No serious injuries were reported during the attack, which came one day after people beat demonstrators at a "freedom march" in downtown Beirut that had included LGBTQ+ rights activists. The party late Saturday night and early Sunday morning was not ostensibly pro-LGBTQ+, according to attendees, though suspected the attack came after social media posts showing rainbow flags.
Truncheons, knives and machine guns
"I want to tell you about something very dangerous, very ugly, very violent and above all disgusting," said Hind H. in an Instagram post.
Hind H. was a disc jockey at the party and had come with her family and friends to celebrate the 20th anniversary of the club.
"Masked cowards attacked us. Some came in with truncheons and knives, others were outside with machine guns," she recounted in several videos. She emphasized the "total absence of the state" and a "security mess" in the country.
"Some people broadcast images of the party and put a rainbow flag on them," explained Hind in her videos.
Sour's deputy mayor, Salah Sabraoui, said that the mass distribution of these images had prompted the attackers to come to the scene.
L'Orient-Le Jour was unable to identify the person or persons behind the images.

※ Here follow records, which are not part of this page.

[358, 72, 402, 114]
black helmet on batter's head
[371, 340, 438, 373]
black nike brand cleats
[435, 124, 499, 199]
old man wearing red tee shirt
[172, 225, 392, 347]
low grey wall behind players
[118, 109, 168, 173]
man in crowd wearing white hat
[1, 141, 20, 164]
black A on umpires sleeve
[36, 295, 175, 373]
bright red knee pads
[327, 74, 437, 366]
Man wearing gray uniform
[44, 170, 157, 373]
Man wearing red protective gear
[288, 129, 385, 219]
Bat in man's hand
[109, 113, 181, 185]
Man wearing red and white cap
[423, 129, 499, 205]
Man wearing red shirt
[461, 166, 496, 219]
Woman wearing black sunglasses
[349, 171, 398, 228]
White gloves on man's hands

Shots fired in the presence of children
The manager and founder of Cloud 59, Dalia Farran, told L'Orient-Le Jour she was unable to speak on the phone. "I haven't had a voice for two days," she wrote in a message.
When the attackers came to warn her to cut her evening short, Farran wrote, "I screamed at them. I was furious. They weren't expecting that reaction. We kicked them out of our establishment."
"They attacked my bar from several sides, hitting the tables and shouting at the customers," recounted Farran. She explained that customers panicked, ran in all directions and some fainted when fires were shot by the attackers.
"There were families, elderly people and children," she added. While there were no serious injuries, some of her employees were hit.
"This event was not openly LGBTQ+," said deputy mayor Sabraoui.
"The events took place after 2 a.m. Our security staff had finished their shift at 11 p.m. But the police intervened quickly, and there was no outburst," he added.
He said that only one of the assailants was armed with a pistol. "Nothing serious happened. In fact, what happened was almost normal," he added.
Political analyst, economist and feminist researcher Hussein Cheaito reacted to the attack on X (formerly Twitter): "The country is quickly becoming unlivable, painful, enraging, scary, for so many of us."
Lebanon's LGBTQ+ community has been targeted by numerous attacks in recent months, both verbal and physical.
Earlier this summer, Hezbollah leader Hassan Nasrallah called for the death penalty for liwat, which is an Arabic slur referring to LGBTQ+ people. On Aug. 23, the Soldiers of God group attacked a drag show in a Beirut bar, leaving members of the community traumatized.